§ WORK TASK 1:
In the passage on whole ecclesiology, which modern kind of church is named as the counterpart of Sardis?
§ WORK TASK 2:
Repeat the passage on whole ecclesiology between "Whole ecclesiology is" and "of whole ecclesiology.", inclusive.
§ WORK TASK 3:
Pick up the passage on whole ecclesiology after its last sentence and continue writing it.

§ EXTRACT PROVIDED:
Each of these churches has a modern counterpart: doctrinally-correct churches (Ephesus), mega-churches (Sardis), consumer churches (Laodicea). Therefore, Jesus’ relational words to these churches need to be listened to, received and responded to by churches today. In his discourse, he makes unmistakably clear that we, his worshipers individually and corporately have vital relational responsibility to account for, the significance of “let anyone who understands my relational language respond accordingly” (2:7,11,17,29; 3:6,13,22). For Jesus, his new creation family requires nothing less and no substitutes but for ecclesiology to be whole. Thus, he stands at the door of our heart knocking in pursuit (3:20); he does not break the door down in unilateral relationship, but awaits our compatible, reciprocal response to open our hearts in vulnerable likeness. This is deeply affirming to us—can you ‘hear’ his heart?
Whole ecclesiology is the indispensable hermeneutic leading to the understanding required to compose whole worship. Conversely, whole worship cannot be experienced apart from the distinguished understanding of God emerging from the communion of whole ecclesiology.

§ DATA FOR ANALYSIS:
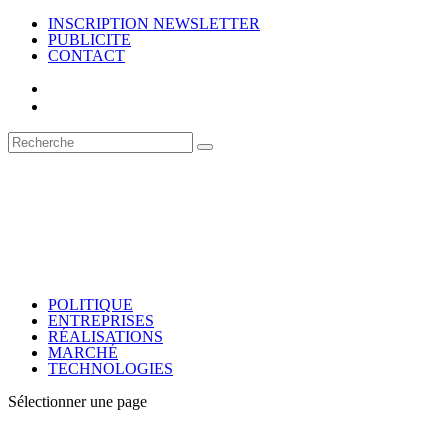
INSCRIPTION NEWSLETTER
PUBLICITE
CONTACT
POLITIQUE
ENTREPRISES
RÉALISATIONS
MARCHÉ
TECHNOLOGIES
Sélectionner une page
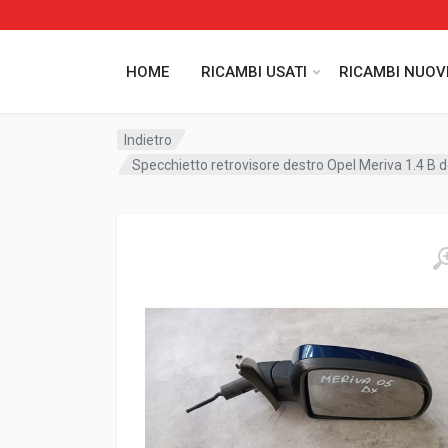
HOME
RICAMBI USATI
RICAMBI NUOV
Indietro
Specchietto retrovisore destro Opel Meriva 1.4 B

§ EXERCISE OUTPUT 1:
Mega-churches.

§ EXERCISE OUTPUT 2:
Whole ecclesiology is the indispensable hermeneutic leading to the understanding required to compose whole worship. Conversely, whole worship cannot be experienced apart from the distinguished understanding of God emerging from the communion of whole ecclesiology.

§ EXERCISE OUTPUT 3:
The primary work of the church that composes language of whole worship is our compatible relational response together in the trinitarian process of family love (cf. Rev 2:4). To engage in this liturgy together involves this primacy of relationship by “faith relationally working through love,” thereby rendering any other defining distinctions without significance (“counts for anything,” Gal 5:6). This relational process of family love unfolds with the understanding that faith as relational work is relational trust in the whole of God (Eph 3:12), specifically now in reciprocal relationship with the Spirit (Eph 1:17; 3:16-17). To engage in this reciprocal involvement with the Spirit is to participate in the triune God’s life together as God’s relational whole—that is, as the new creation family in whose joined-together hearts the whole of God’s presence dwells (Eph 2:21-22, cf. 3:20-21). Our vulnerable involvement in family love (agapē) has two inseparably conjoined functional dimensions: (1) to corporately worship God (Eph 5:18b-20), and (2) to build each other up as the new creation family (Eph 4:12b-16). These dimensions are inseparable and irreducible because we cannot rightly (i.e. with any relational significance to God) worship God without family love for each other (cf. Jn 13:34-35; 1 Jn 2:9; 3:10; 4:21). And we cannot love each other without first having been loved deeply ourselves by God who in his relational grace is vulnerably present and intimately involved with us (Eph 5:1-2; 1 Jn 4:7-11,19).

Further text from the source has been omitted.